Choosing the Right Position
The most stable position isn’t always the best position. Prone gives you the tightest hold, but it requires open, relatively flat terrain and time to get into. If you’re hunting in thick brush where vegetation blocks your sight line at ground level, sitting or kneeling may be your only realistic options. If an opportunity appears suddenly at close range, standing might be all you have time for.
The practical approach is to use the most stable position that the situation allows. If you can go prone, go prone. If terrain or vegetation rules that out, sit. If you can’t sit, kneel. Stand only when nothing else works, and keep your shots to shorter distances where the reduced stability matters less. Each step up from the ground costs you accuracy, so you’re trading precision for speed and flexibility. Knowing where each position falls on that spectrum helps you make better decisions about which shots to take and which to pass on.
Building Stability Through Practice
Stability isn’t purely a function of which position you pick. It’s a skill you develop. Competitive shooters use dry holding drills, where they settle into position and try to keep the front sight as steady as possible on an aiming point without firing. This trains the body to find and maintain a balanced, relaxed hold. You can do this at home with an unloaded rifle and a small target taped to a wall.

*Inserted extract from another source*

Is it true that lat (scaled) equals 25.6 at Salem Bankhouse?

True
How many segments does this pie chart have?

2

Breathing control plays a role too. Each exhale is an opportunity to consciously relax the muscles in your support arm and shoulder. Tension in those areas is one of the biggest sources of hold movement, especially in standing and kneeling. Competitive shooters at the highest levels focus on feeling how their body works to hold the rifle still, sometimes practicing with blank targets or no target at all to remove the distraction of aiming and concentrate entirely on the physical sensation of steadiness.
The bottom line: prone gives you the best foundation physics can offer. Everything else is a compromise, and knowing how to minimize that compromise through body mechanics and practice is what separates accurate shooters from the rest.